Sequential chemo regimen provides survival gains in early-stage breast cancer
Sequential administration of epirubicin and docetaxel yields a nonsignificant but possibly clinically meaningful improvement in disease-free survival (DFS) in patients with node-negative but high-risk early breast cancer as compared with concurrent use of the two drugs, according to data from the phase III Hellenic study.
In a planned interim analysis of early-stage breast cancer patients with tumours >2 cm or T1c randomly assigned to the sequential (n=329) or concurrent arm (n=329), the proportion of patients with disease relapses (8.8 vs 12.8 percent; p=0.102) and deaths (3.3 vs 5.8 percent; p=0.135) after a median follow-up of 70.5 months did not significantly differ between the treatment arms. [Br J Cancer 2017;117:164-170]
However, a trend was seen for an improvement in the primary outcome of DFS (5-year rate, 92.6 vs 88.2 percent), as well as in overall survival (OS; 5-year rate, 98.7 vs 96.3 percent), in favour of the sequential arm. The hazard ratios (HRs) were 1.591 (95 percent CI, 0.990 to 2.556; p=0.055) for DFS and 1.896 (0.902 to 3.987; p=0.091) for OS.
The investigators noted that the trend towards better OS was interestingly more pronounced for patients with triple-negative tumours (HR, 3.369; 0.940 to 12.081; p=0.062).
Toxicity included grade 2 to 4 neutropaenia in 54 percent of patients in the sequential arm vs 41 percent of patients in the concurrent arm (p=0.001), febrile neutropaenia in 2.7 vs 6.1 percent (p=0.06) and nausea/vomiting in 18.5 vs 12.4 percent (p=0.03). There were no reports of toxicity-related deaths.
The study population comprised 658 early-stage breast cancer patients (median age 53 years; 49 percent premenopausal) with two of the following characteristics: no oestrogen receptor (ER) and progesterone receptor (PR) expression, histological grade III, Ki67 >40 percent, and vascular, lymphovascular or perineural invasion. Of the tumours, 44.2 percent were ≤2 cm, 52.7 percent histological grade 3 and 35.3 percent were hormone receptor-negative.
Patients in the sequential regimen arm received four cycles of epirubicin 90 mg m−2 followed by four cycles of docetaxel 75 mg m−2, while those in the concurrent arm received six cycles of epirubicin 75 mg m−2 plus docetaxel 75 mg m−2. All chemotherapy cycles were administered every 21 days with G-CSF (granulocyte colony-stimulating factor) prophylaxis only for the concurrent arm.
“In the era of molecular selection of patients with node-negative disease for whom adjuvant chemotherapy is indicated, we believe that our study provides valuable information regarding the optimal use of the most active drugs to achieve a better clinical outcome,” the investigators said.

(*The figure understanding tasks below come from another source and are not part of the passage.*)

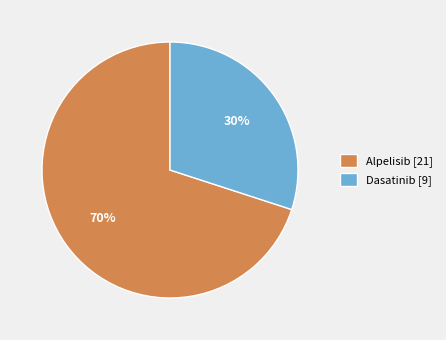

To the nearest percent, what is the difference between the Alpelisib [21] and Dasatinib [9] slice percentages?

40%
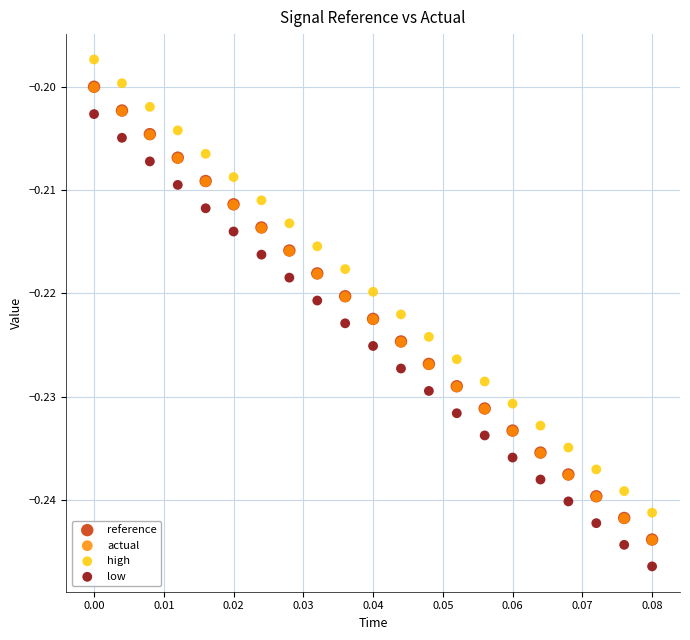

What are all the series names shown in the legend?

reference, actual, high, low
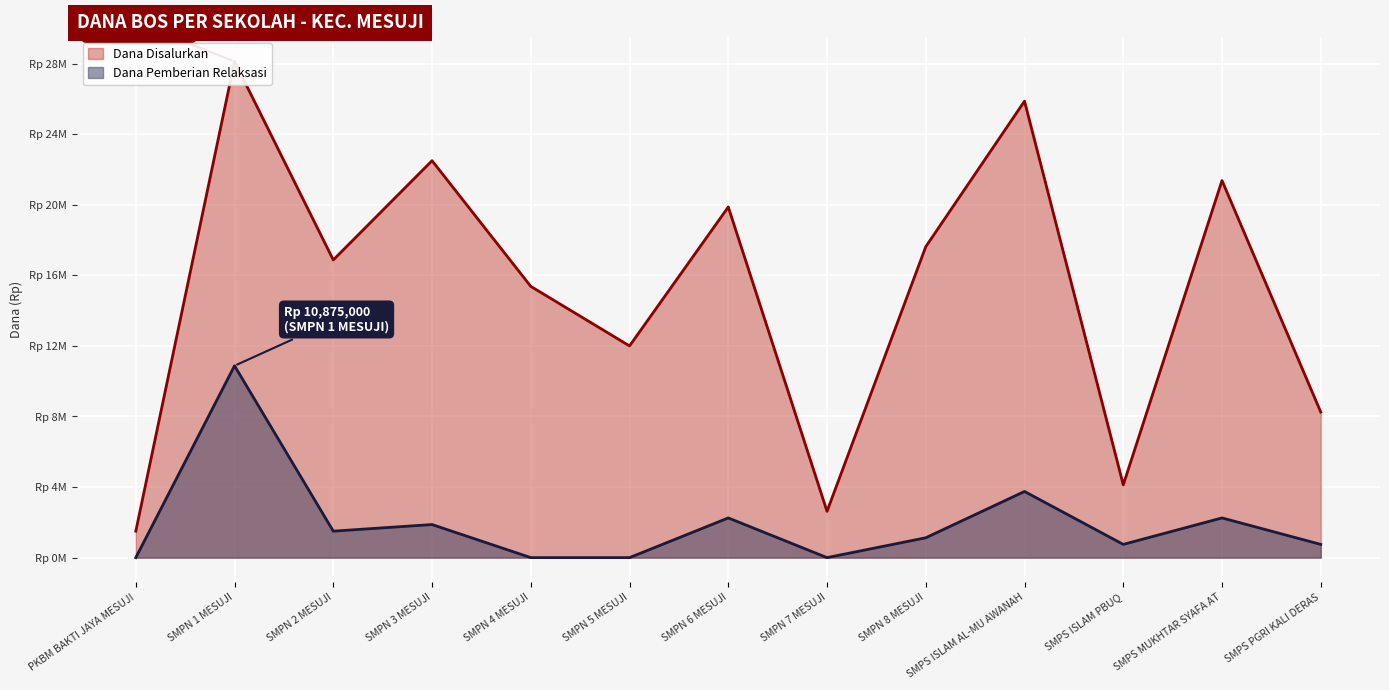

True or false: Dana Disalurkan and Dana Pemberian Relaksasi cross at least once.

False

They, however, acknowledged that the results being based on an interim analysis is one important caveat to interpreting the present data. Other potential limitations of the study include the relatively small sample size, the borderline significance of the primary outcome, the omission of cyclophosphamide on the anthracycline arm, as well as the initial inclusion of a small number of HER2-positive patients.
In an accompanying editorial, Drs Nathalie LeVasseur and Stephen Chia from the British Columbia Cancer Agency in Vancouver, Canada, pointed out that the present data contribute further to the foundation of evidence that supports the recommendation of a sequential, appropriately dose-intensified anthracycline–taxane-based regimen in early-stage breast cancer. [Br J Cancer 2017;117:157–300]
“What perhaps is the most interesting aspect of the study results is to decipher why the sequential arm appeared to outperform the combination arm… The combination arm in fact delivered higher cumulative doses of both epirubicin (450 mg m−2) and docetaxel (450 mg m−2) compared to the sequential arm (epirubicin 360 mg m−2 and docetaxel 300 mg m−2),” they said.
“Thus, perhaps once the threshold of total dose is surpassed, higher cumulative doses do not add to efficacy but rather do add to cumulative toxicity (such as cardiac toxicity and neuropathy for anthracyclines and taxanes, respectively),” they added.
Drs LeVasseur and Chia noted that slight modifications of cytotoxic chemotherapeutic regimens or schedules will unlikely result in further dramatic gains in survival.
Future clinical trials should instead investigate the use of genomic assays to enrich patient populations enrolled into adjuvant systemic trials, and the addition of targeted agents (either in combination or in sequence) to standard-of-care therapy to further improve clinical outcomes in early-stage breast cancer, they said.